▶ **Exercise materials**
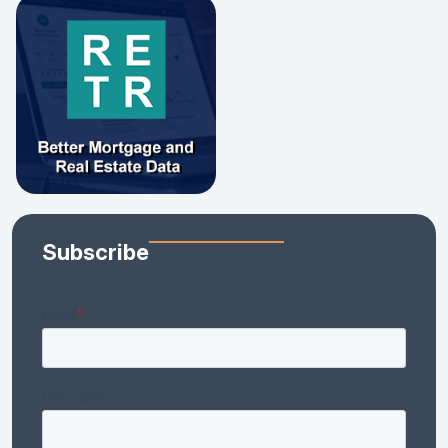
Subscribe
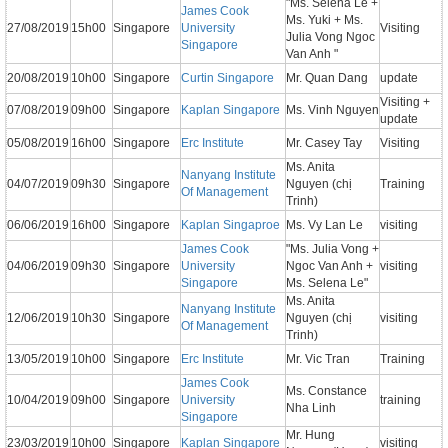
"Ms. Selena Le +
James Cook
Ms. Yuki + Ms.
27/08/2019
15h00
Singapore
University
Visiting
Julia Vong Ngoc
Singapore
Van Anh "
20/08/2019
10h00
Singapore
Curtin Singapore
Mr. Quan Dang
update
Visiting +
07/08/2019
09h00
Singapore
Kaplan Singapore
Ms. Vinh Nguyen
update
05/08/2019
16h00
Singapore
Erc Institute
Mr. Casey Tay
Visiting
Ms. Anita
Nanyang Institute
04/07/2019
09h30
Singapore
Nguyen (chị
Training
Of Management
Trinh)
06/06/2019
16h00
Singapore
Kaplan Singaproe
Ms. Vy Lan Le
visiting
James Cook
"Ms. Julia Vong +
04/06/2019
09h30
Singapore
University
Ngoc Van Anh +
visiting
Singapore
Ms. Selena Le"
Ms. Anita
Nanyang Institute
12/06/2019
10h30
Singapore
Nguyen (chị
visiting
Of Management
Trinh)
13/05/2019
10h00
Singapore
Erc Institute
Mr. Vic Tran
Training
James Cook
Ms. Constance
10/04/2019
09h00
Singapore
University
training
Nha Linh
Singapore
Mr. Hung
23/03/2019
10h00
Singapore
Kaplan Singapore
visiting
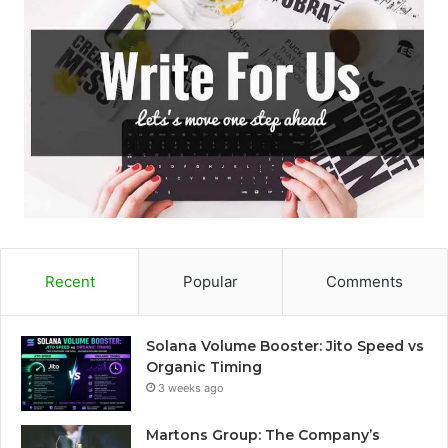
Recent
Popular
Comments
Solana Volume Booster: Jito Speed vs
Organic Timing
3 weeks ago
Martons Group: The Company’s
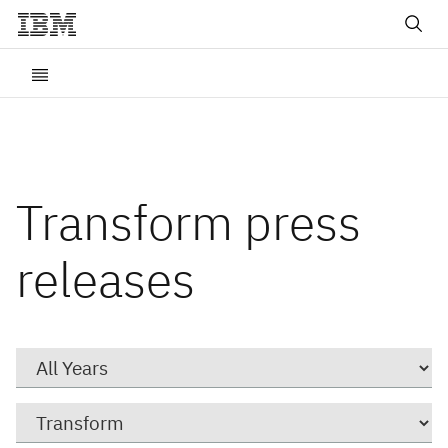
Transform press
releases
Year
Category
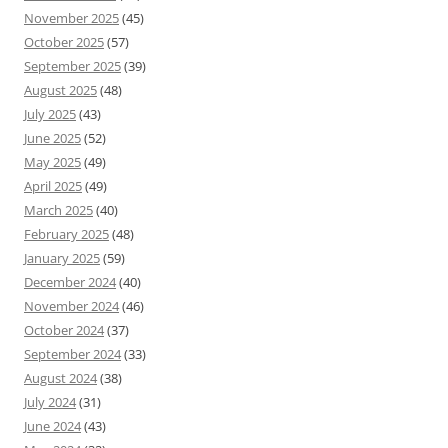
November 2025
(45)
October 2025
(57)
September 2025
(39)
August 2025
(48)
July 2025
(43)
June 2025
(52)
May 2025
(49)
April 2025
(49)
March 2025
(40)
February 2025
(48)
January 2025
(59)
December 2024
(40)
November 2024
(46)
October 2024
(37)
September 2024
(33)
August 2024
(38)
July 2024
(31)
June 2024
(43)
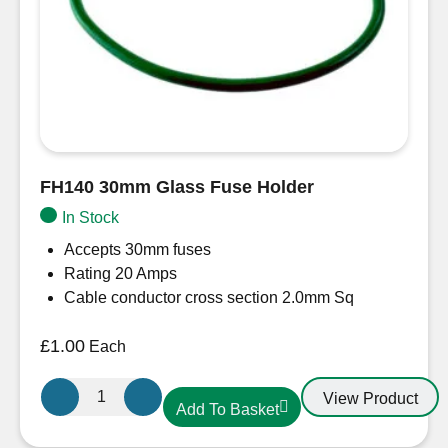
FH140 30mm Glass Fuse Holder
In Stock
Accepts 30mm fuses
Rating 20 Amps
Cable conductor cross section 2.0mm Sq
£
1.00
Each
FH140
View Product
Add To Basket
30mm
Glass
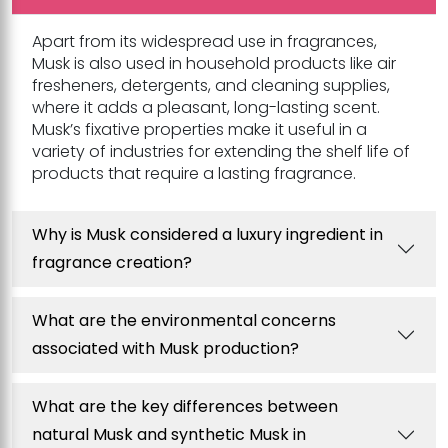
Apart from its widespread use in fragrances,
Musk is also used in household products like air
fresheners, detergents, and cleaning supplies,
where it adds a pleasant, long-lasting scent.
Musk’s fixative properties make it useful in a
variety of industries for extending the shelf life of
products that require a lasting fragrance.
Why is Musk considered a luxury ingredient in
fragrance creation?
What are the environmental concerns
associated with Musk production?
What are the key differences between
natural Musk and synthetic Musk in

▶ **What to produce**
Without the pictures, repeat the listing exactly as it reads.

▶ **Result of this task**
Subscribe
"Ms. Selena Le +
James Cook
Ms. Yuki + Ms.
27/08/2019
15h00
Singapore
University
Visiting
Julia Vong Ngoc
Singapore
Van Anh "
20/08/2019
10h00
Singapore
Curtin Singapore
Mr. Quan Dang
update
Visiting +
07/08/2019
09h00
Singapore
Kaplan Singapore
Ms. Vinh Nguyen
update
05/08/2019
16h00
Singapore
Erc Institute
Mr. Casey Tay
Visiting
Ms. Anita
Nanyang Institute
04/07/2019
09h30
Singapore
Nguyen (chị
Training
Of Management
Trinh)
06/06/2019
16h00
Singapore
Kaplan Singaproe
Ms. Vy Lan Le
visiting
James Cook
"Ms. Julia Vong +
04/06/2019
09h30
Singapore
University
Ngoc Van Anh +
visiting
Singapore
Ms. Selena Le"
Ms. Anita
Nanyang Institute
12/06/2019
10h30
Singapore
Nguyen (chị
visiting
Of Management
Trinh)
13/05/2019
10h00
Singapore
Erc Institute
Mr. Vic Tran
Training
James Cook
Ms. Constance
10/04/2019
09h00
Singapore
University
training
Nha Linh
Singapore
Mr. Hung
23/03/2019
10h00
Singapore
Kaplan Singapore
visiting
Recent
Popular
Comments
Solana Volume Booster: Jito Speed vs
Organic Timing
3 weeks ago
Martons Group: The Company’s
Transform press
releases
Year
Category
November 2025
(45)
October 2025
(57)
September 2025
(39)
August 2025
(48)
July 2025
(43)
June 2025
(52)
May 2025
(49)
April 2025
(49)
March 2025
(40)
February 2025
(48)
January 2025
(59)
December 2024
(40)
November 2024
(46)
October 2024
(37)
September 2024
(33)
August 2024
(38)
July 2024
(31)
June 2024
(43)
FH140 30mm Glass Fuse Holder
In Stock
Accepts 30mm fuses
Rating 20 Amps
Cable conductor cross section 2.0mm Sq
£
1.00
Each
FH140
View Product
Add To Basket
30mm
Glass
Apart from its widespread use in fragrances,
Musk is also used in household products like air
fresheners, detergents, and cleaning supplies,
where it adds a pleasant, long-lasting scent.
Musk’s fixative properties make it useful in a
variety of industries for extending the shelf life of
products that require a lasting fragrance.
Why is Musk considered a luxury ingredient in
fragrance creation?
What are the environmental concerns
associated with Musk production?
What are the key differences between
natural Musk and synthetic Musk in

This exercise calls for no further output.